__INSTRUCTIONS TO FOLLOW__:
The word "inflación" marks the lines you need; copy each of them from the data.

--- INPUT DATA Enclosed Below ---

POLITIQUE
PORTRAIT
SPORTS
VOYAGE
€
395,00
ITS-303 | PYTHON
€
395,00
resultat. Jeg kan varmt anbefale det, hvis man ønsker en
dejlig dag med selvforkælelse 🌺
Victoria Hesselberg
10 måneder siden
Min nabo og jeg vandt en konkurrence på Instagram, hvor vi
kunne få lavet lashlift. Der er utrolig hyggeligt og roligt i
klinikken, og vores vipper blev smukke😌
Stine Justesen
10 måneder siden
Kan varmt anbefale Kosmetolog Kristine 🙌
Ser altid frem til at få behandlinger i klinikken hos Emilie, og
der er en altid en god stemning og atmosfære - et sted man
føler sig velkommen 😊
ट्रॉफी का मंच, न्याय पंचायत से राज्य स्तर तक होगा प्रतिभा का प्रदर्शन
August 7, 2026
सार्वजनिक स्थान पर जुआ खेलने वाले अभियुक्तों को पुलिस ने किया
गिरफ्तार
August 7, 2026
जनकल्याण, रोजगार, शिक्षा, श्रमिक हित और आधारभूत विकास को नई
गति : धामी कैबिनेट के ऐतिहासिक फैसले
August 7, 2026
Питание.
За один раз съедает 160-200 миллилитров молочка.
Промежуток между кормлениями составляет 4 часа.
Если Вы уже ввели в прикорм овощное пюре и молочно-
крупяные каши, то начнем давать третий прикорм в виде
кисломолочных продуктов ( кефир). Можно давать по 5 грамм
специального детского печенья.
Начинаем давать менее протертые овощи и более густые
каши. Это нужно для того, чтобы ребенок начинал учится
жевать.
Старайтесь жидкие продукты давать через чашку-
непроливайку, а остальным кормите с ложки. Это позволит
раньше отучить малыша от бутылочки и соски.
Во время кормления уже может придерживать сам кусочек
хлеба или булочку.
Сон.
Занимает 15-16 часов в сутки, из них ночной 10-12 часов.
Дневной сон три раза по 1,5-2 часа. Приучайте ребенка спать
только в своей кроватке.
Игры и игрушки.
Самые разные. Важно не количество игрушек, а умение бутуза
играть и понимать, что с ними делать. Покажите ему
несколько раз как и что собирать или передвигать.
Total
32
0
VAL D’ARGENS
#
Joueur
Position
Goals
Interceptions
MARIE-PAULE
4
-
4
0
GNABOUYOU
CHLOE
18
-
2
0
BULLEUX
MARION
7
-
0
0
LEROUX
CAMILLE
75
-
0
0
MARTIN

--- End of Enclosed INPUT DATA ---
--- INPUT DATA Enclosed Below ---

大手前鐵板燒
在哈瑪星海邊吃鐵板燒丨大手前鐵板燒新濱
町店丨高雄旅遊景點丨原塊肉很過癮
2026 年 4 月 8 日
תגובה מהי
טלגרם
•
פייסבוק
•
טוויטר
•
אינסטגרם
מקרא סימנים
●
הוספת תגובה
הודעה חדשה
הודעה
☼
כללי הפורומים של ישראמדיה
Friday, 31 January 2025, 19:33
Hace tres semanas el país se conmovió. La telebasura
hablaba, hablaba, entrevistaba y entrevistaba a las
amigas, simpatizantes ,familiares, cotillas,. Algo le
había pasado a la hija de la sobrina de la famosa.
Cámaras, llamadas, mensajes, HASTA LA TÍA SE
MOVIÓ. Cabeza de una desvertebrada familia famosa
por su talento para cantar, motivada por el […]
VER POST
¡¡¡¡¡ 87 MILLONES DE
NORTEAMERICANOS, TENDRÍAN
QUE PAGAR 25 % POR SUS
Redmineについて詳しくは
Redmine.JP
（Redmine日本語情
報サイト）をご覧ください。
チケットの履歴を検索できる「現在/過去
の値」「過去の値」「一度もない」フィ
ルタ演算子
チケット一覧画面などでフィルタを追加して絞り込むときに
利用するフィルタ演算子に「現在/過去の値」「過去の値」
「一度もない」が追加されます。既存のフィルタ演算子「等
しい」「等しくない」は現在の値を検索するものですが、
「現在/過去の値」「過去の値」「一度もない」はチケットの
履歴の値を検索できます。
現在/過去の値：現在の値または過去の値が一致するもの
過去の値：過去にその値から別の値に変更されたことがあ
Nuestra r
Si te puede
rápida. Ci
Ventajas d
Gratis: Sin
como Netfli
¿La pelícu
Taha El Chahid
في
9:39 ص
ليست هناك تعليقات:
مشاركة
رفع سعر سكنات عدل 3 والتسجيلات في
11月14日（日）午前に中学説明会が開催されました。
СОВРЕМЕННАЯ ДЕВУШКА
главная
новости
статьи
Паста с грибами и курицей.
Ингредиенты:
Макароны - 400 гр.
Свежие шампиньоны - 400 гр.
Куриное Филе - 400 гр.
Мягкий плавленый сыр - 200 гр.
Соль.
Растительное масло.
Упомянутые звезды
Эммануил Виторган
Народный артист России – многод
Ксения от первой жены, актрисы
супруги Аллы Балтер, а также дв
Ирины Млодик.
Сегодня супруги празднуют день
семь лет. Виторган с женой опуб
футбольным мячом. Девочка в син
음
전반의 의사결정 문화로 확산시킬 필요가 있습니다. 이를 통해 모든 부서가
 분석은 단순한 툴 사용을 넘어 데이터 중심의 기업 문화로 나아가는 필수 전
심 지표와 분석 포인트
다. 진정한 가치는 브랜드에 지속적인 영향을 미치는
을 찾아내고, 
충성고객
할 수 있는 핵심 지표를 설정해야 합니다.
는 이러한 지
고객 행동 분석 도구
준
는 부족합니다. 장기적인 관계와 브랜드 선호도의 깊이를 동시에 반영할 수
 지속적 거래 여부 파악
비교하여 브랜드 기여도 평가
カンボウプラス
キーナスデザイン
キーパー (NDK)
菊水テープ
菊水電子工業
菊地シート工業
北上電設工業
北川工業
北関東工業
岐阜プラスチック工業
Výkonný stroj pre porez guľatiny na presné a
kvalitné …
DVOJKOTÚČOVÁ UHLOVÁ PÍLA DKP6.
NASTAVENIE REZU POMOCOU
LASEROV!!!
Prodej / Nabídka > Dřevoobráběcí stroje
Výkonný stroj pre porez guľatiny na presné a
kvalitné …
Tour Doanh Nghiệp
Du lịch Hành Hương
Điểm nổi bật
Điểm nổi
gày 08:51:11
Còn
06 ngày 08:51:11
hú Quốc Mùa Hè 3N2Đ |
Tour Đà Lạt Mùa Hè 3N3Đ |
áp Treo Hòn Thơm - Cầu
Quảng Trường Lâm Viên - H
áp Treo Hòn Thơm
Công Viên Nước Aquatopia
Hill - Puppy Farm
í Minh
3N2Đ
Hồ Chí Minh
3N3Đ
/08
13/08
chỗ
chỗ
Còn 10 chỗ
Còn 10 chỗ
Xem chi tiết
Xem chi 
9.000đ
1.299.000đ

--- End of Enclosed INPUT DATA ---
--- INPUT DATA Enclosed Below ---

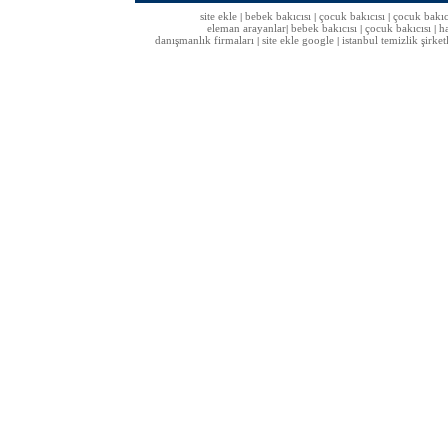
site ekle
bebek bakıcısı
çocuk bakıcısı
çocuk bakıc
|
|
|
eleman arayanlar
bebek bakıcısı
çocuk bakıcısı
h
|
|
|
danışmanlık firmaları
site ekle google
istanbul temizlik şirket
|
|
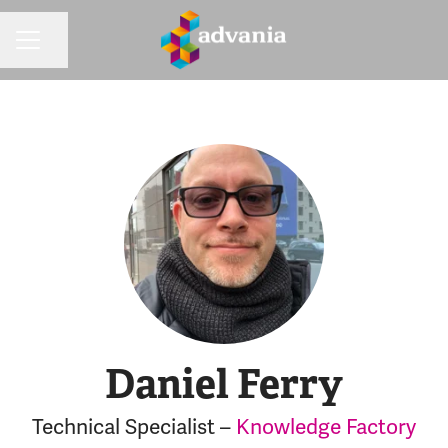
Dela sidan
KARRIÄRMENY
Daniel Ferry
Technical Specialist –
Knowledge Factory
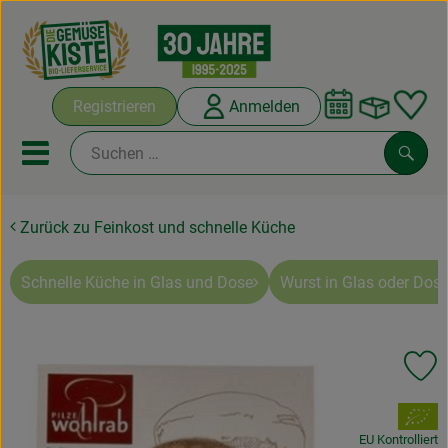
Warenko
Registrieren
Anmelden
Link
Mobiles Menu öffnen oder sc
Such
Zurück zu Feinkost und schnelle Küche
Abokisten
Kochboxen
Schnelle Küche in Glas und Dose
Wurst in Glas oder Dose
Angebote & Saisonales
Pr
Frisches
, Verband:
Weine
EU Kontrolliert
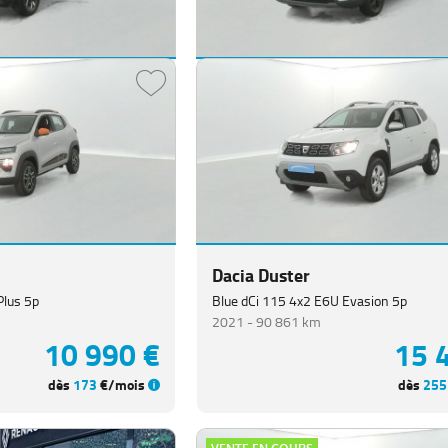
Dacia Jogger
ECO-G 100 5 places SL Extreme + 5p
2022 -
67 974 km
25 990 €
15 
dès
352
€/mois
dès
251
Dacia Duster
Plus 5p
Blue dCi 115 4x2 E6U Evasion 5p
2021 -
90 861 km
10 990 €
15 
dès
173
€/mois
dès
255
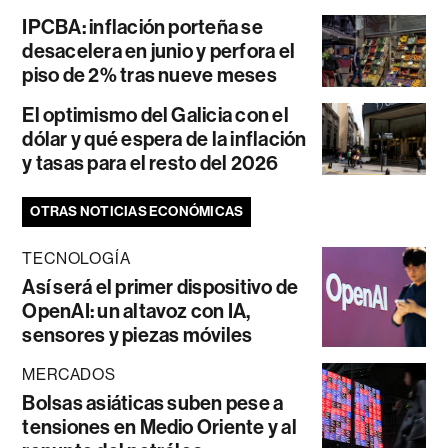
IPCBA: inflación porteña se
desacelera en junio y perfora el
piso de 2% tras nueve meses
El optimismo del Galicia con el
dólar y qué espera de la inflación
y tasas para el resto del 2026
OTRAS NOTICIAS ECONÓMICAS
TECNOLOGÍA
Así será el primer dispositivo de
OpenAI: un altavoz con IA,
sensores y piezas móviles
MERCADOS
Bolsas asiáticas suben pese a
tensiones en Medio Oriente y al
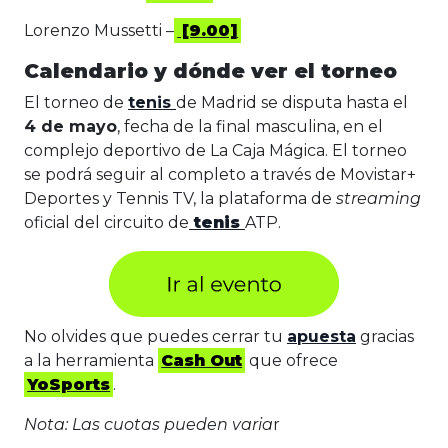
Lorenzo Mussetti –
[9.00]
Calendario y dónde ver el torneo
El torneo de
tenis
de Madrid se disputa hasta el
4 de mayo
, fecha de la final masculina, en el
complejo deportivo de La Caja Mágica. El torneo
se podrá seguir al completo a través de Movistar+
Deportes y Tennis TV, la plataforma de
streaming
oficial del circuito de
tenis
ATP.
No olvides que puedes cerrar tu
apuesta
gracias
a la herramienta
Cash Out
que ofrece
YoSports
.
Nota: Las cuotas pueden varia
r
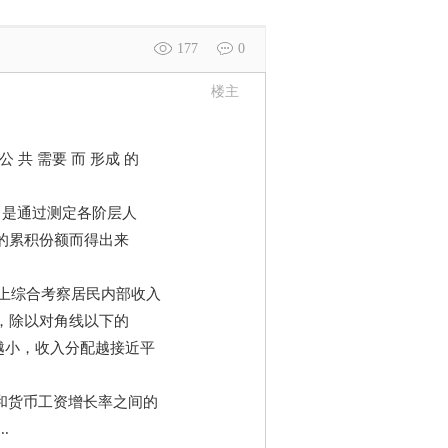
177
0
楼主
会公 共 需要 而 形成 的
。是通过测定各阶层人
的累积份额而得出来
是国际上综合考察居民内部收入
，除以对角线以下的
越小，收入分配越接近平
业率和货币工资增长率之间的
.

--- End of Enclosed INPUT DATA ---

__SOLUTION__:
IPCBA: inflación porteña se
dólar y qué espera de la inflación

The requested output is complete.